50 yıl sonrası için Türkiye'nin batısında 3-4 derecelik bir sıcaklık artışının beklendiğini de vurgulayan Prof. Dr. Karaca, şöyle konuştu:
''Batı Akdeniz, Ege ve Marmara bölgesinin güneyinde ortalama sıcaklıkta artış, yağışlarda azalma bekleniyor. Doğu Akdeniz'de kış yağışlarında önemli azalma bekleniyor. Karadeniz kıyıları için ise yağışta artış beklenirken, bunun sonucunda da bu bölgede canlı popülasyonunda değişim meydana gelecek. Bazı türler kaybolurken, yeni türler ortaya çıkabilecek. Doğu Anadolu bölgesinde kar kalınlığında yüzde 24'e yakın bir azalma oluşacak ve kar yağışı azalırken, yağmur şeklinde yağışlar artacaktır. Bunun için de suyun etkin kullanımı ve yönetiminin önemini daha da arttırmaktadır.''
-ŞEHİRLER ISI ADASI OLDU-
Türkiye'de yaşanan kuraklıkta insan faktörü birinci sırada yer alırken, küresel ısınmanın ikinci sırada yer aldığını vurgulayan Prof. Dr. Karaca, ülkemizde yaşanan kuraklıkta insan faktörünün önemine değindi.
Şehirlerin birer ısı adası olarak sıcaklığı yükselttiğini vurgulayan Prof. Dr. Karaca, şunları kaydetti:
''Ülkemizde iklim değişkenliğinde en etkili faktör şehirleşme ve yapılardır. Şehirler kırsal kesimlere göre birer ısı adasını oluşturuyor. İstanbul buna en iyi örnektir. İstanbul'da yerleşimlerin yoğunlaştığı güney bölgeleri ile ormanlık ve kırsal alanların bulunduğu kuzey bölgeleri arasında 3-4 derecelik bir sıcaklık farkı vardır.
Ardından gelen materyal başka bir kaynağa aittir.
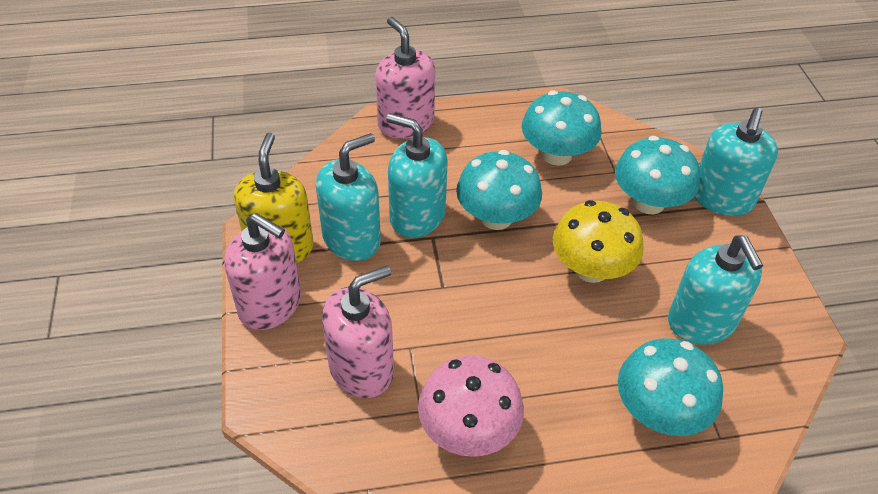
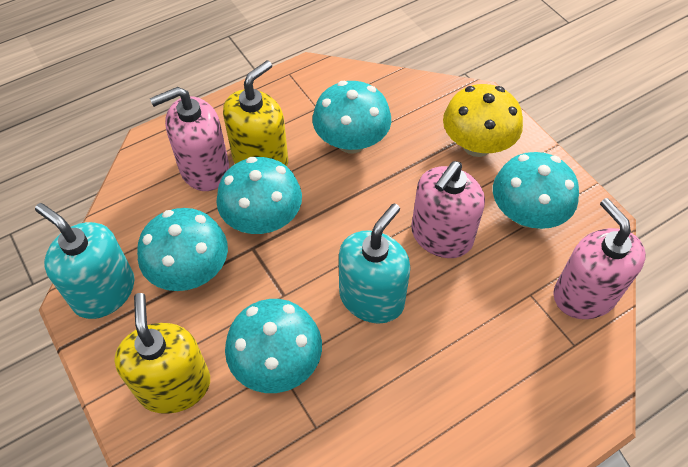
pink mushroom: [418,356,524,457] = 1 -> none = 0
turquoise mushroom: [456,150,542,230] [521,90,601,166] [615,136,700,215] [618,338,723,436] = 4 -> [137,208,228,291] [216,157,302,234] [225,299,322,393] [312,81,391,153] [493,152,579,229] = 5
turquoise soap dispenser: [316,133,381,261] [386,113,448,238] [668,235,763,344] [694,108,778,216] = 4 -> [35,203,135,319] [339,204,410,324] = 2
yellow soap dispenser: [234,133,313,263] = 1 -> [114,293,210,414] [223,60,288,166] = 2

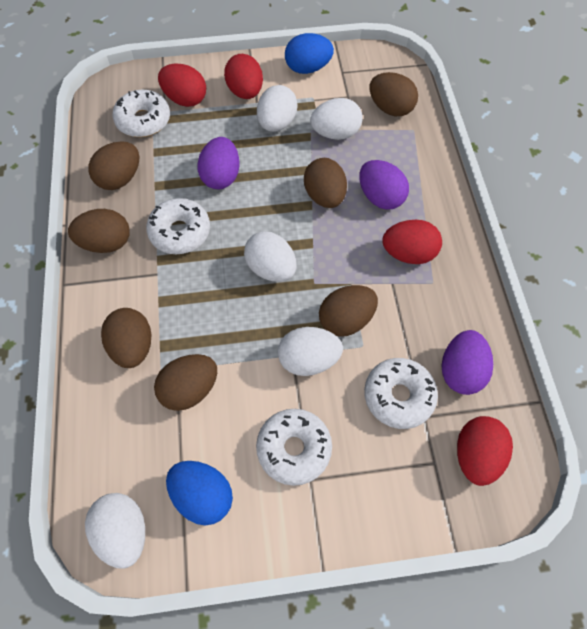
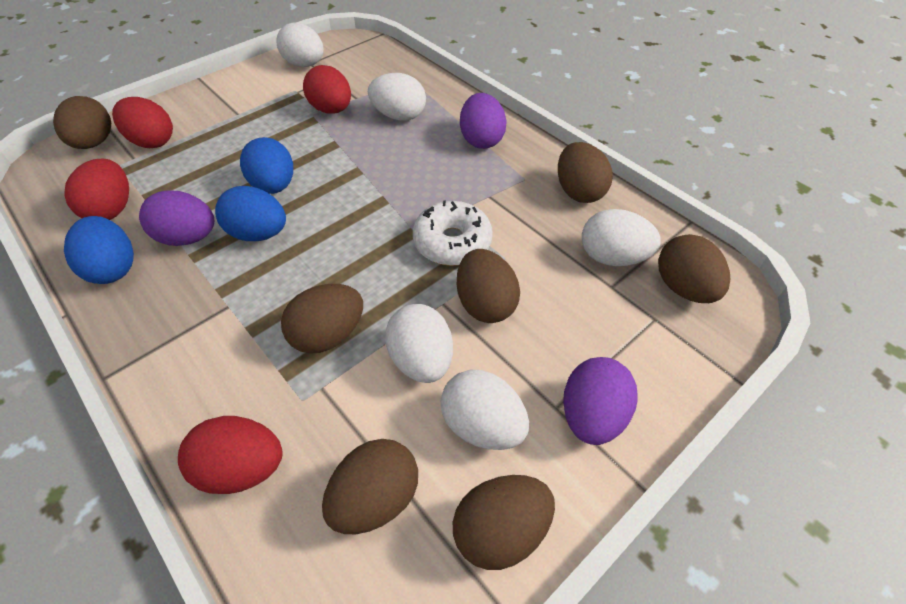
blue egg: [166,461,233,525] [285,33,334,74] = 2 -> [64,216,134,284] [215,186,286,241] [240,137,293,194] = 3
white donut: [113,90,170,137] [146,198,210,254] [256,409,332,486] [364,358,438,429] = 4 -> [413,200,493,266] = 1

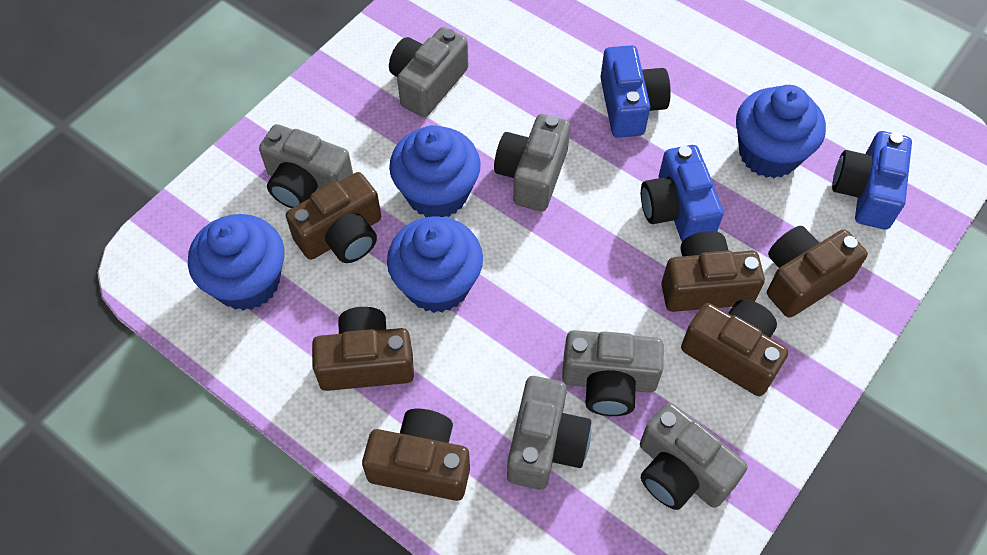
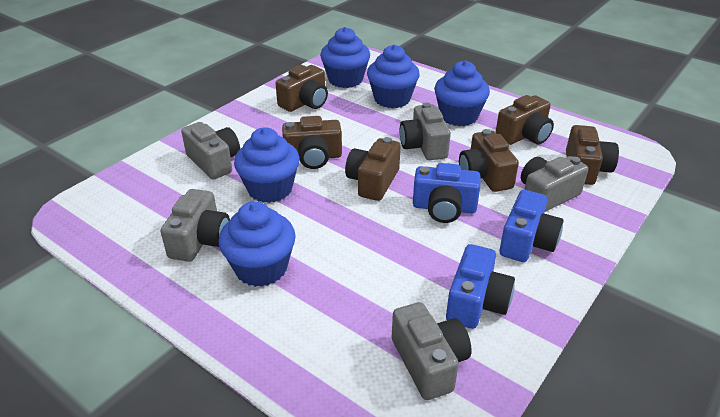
blue cupcake: [188,214,284,311] [387,216,483,313] [389,125,481,217] [736,85,826,178] = 4 -> [219,201,296,287] [234,127,300,203] [320,27,370,88] [367,45,420,108] [434,60,490,126] = 5
grey camera: [259,124,353,208] [389,27,468,117] [494,114,570,211] [507,376,591,490] [562,330,664,416] [640,403,747,510] = 6 -> [160,189,230,262] [181,122,240,179] [392,302,472,400] [400,102,451,160] [521,156,588,212] = 5

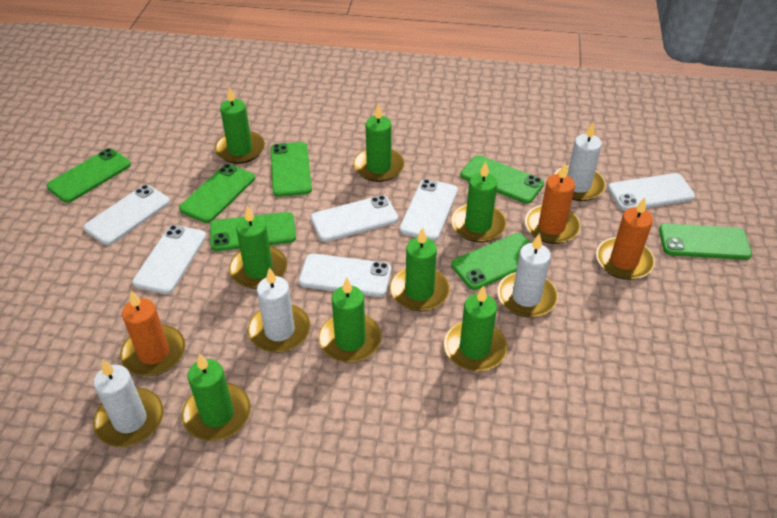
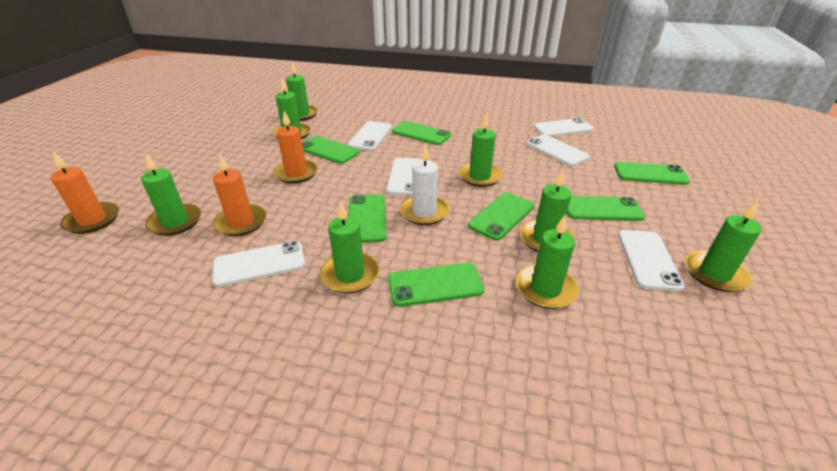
white candle: [93,360,163,447] [248,267,310,353] [497,233,558,317] [554,122,606,201] = 4 -> [400,144,449,225] = 1

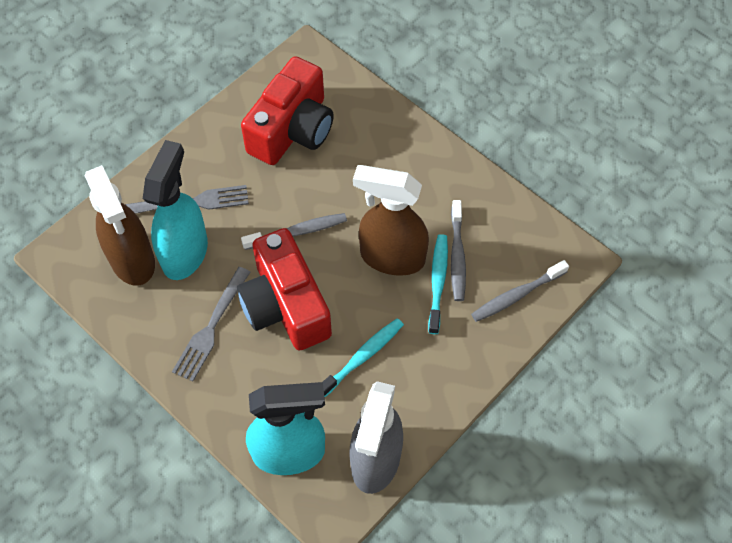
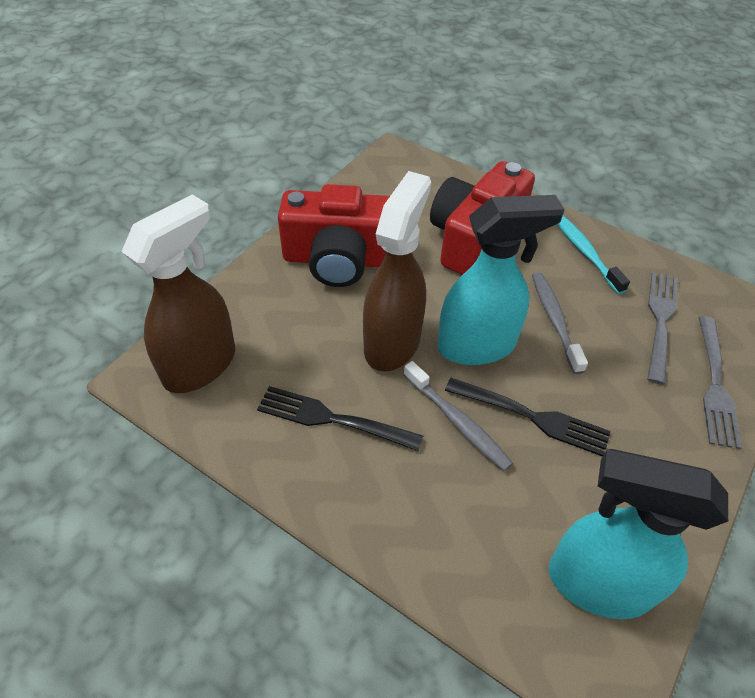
black fork: none = 0 -> [257,386,423,451] [445,378,611,457] = 2
grey spray bottle: [349,381,403,494] = 1 -> none = 0
grey toothbrush: [241,213,347,250] [451,200,466,301] [471,260,569,322] = 3 -> [404,361,513,471] [532,272,588,374] = 2
turquoise toothbrush: [323,318,404,398] [428,234,448,334] = 2 -> [557,216,630,294] = 1

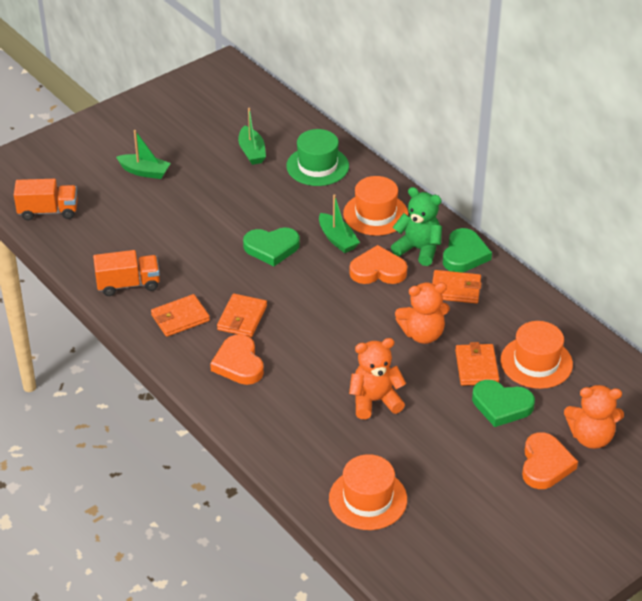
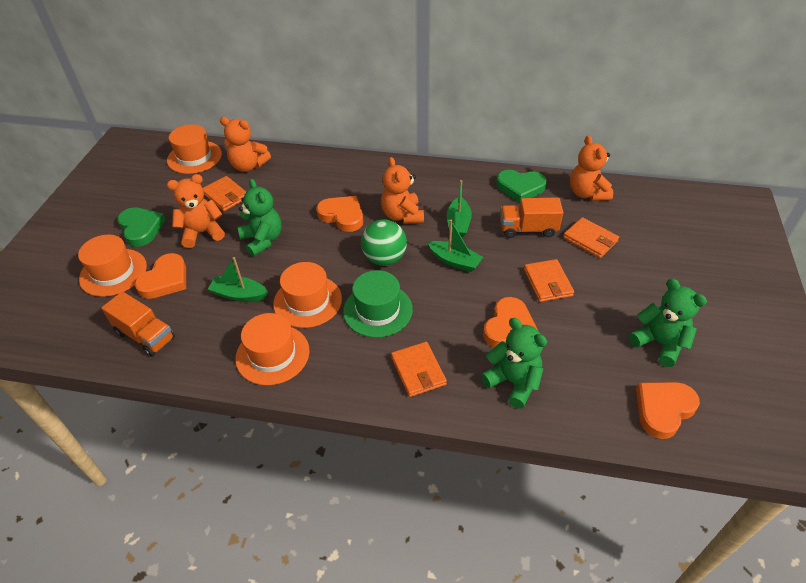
green ball: none = 0 -> [361,219,407,266] = 1
green heart: [243,227,300,266] [443,228,492,272] [472,380,535,427] = 3 -> [118,208,166,247] [496,170,547,203] = 2
green teddy bear: [391,187,442,266] = 1 -> [238,179,282,257] [481,318,547,408] [629,279,707,367] = 3
orange hat: [329,454,407,530] [343,176,408,236] [501,321,573,389] = 3 -> [78,235,147,297] [167,124,222,174] [235,313,309,385] [273,262,342,328] = 4
orange heart: [210,334,264,385] [349,245,407,284] [522,432,578,489] = 3 -> [135,253,186,299] [316,196,363,232] [483,297,538,347] [636,382,700,439] = 4
orange teddy bear: [349,338,406,419] [395,283,450,344] [564,385,624,449] = 3 -> [167,174,225,248] [220,117,271,172] [381,157,424,224] [570,135,613,201] = 4

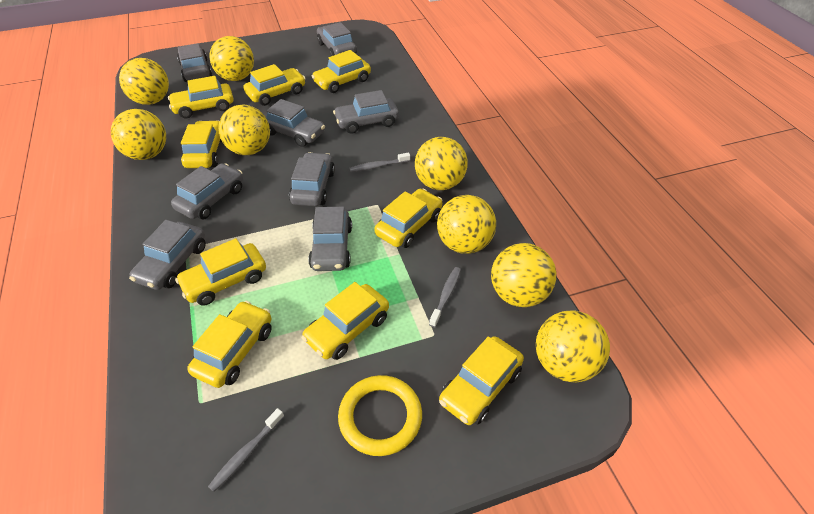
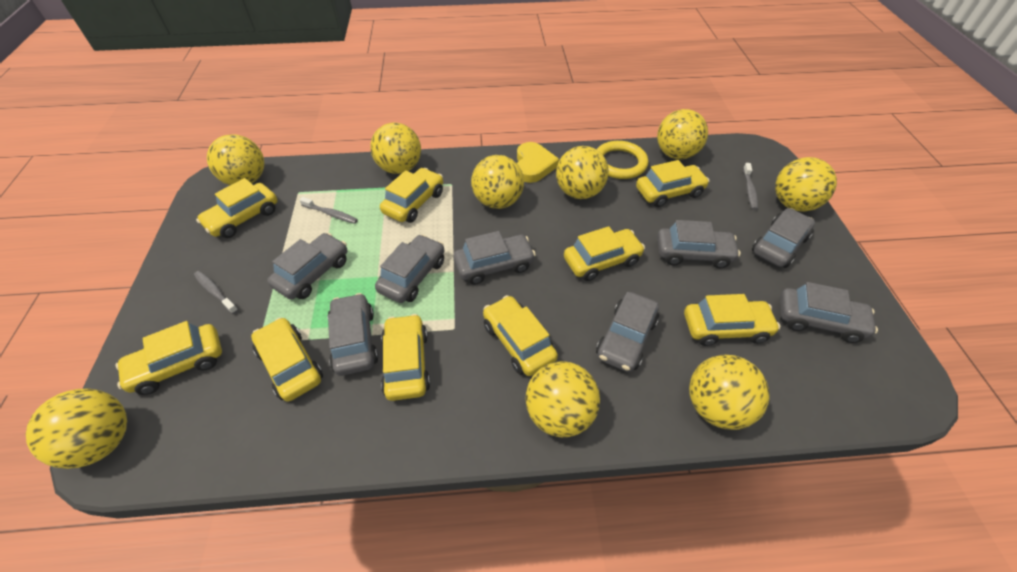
yellow ball: [111,109,166,160] [119,58,169,105] [209,36,254,81] [218,104,270,155] [415,137,468,190] [437,195,496,254] [491,243,556,307] [536,311,610,383] = 8 -> [26,389,127,469] [207,134,264,185] [370,123,421,174] [471,155,524,209] [525,361,600,437] [556,146,609,199] [657,109,708,159] [689,355,770,430] [775,157,837,211] = 9
yellow heart: none = 0 -> [517,142,559,183] = 1

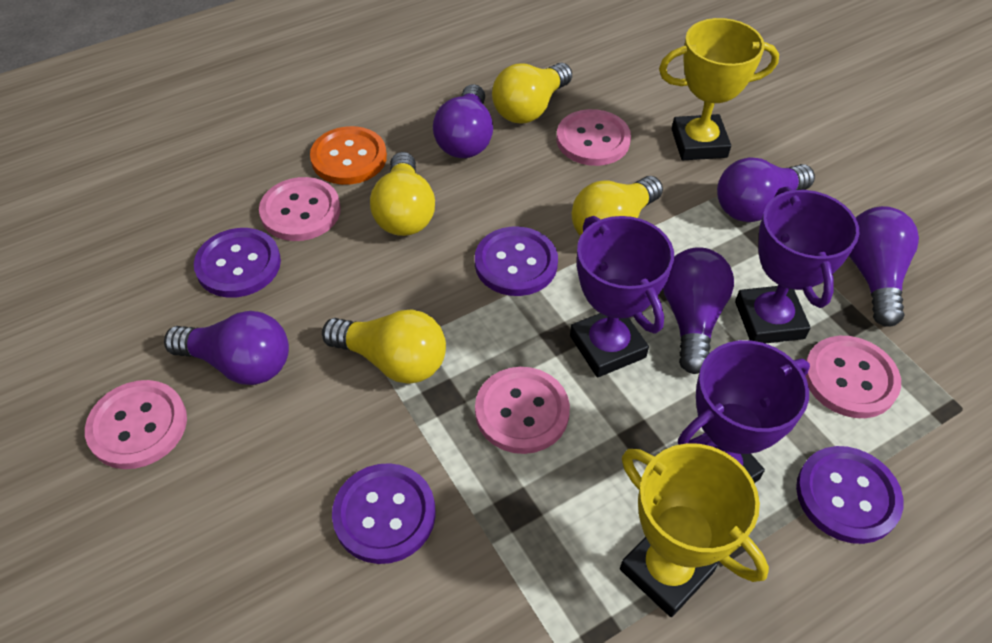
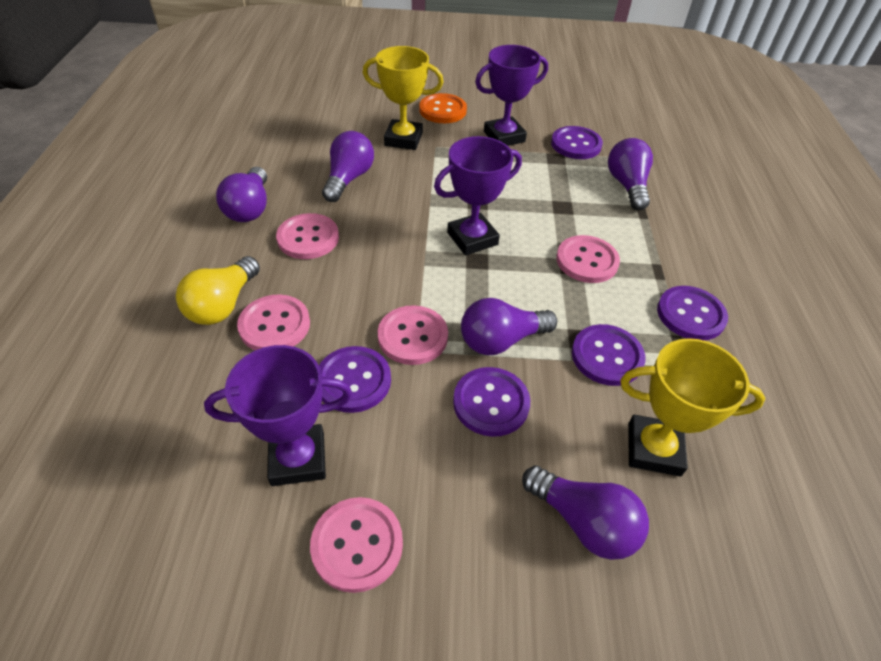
purple button: [194,228,281,298] [332,463,436,564] [475,226,558,296] [796,446,903,544] = 4 -> [319,346,391,413] [453,367,530,437] [551,126,603,159] [572,324,645,386] [657,286,728,340] = 5
yellow light bulb: [322,309,446,384] [370,152,435,236] [492,63,572,123] [572,176,663,236] = 4 -> [176,256,260,325] = 1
Bu yağış rejimlerine de yansımıştır. İstanbul için yapılan simülasyonlarda şehirleşmenin tek başına sıcaklık artışında 0.7 derece etkili oluyor. Bu geçen 50 yıldaki bölgesel sıcaklık artışına hemen hemen eşittir.''
Prof. Dr. Mehmet Karaca, küresel ısınmanın getirdiği su sıkıntısından kurtulmanın en iyi yolunun da tasarrufa gidilmesi ve tüm gelişmiş ülkelerde yapıldığı gibi atık suyun arıtılarak alt yapı hizmetlerinde kullanılması olduğunu sözlerine ekledi.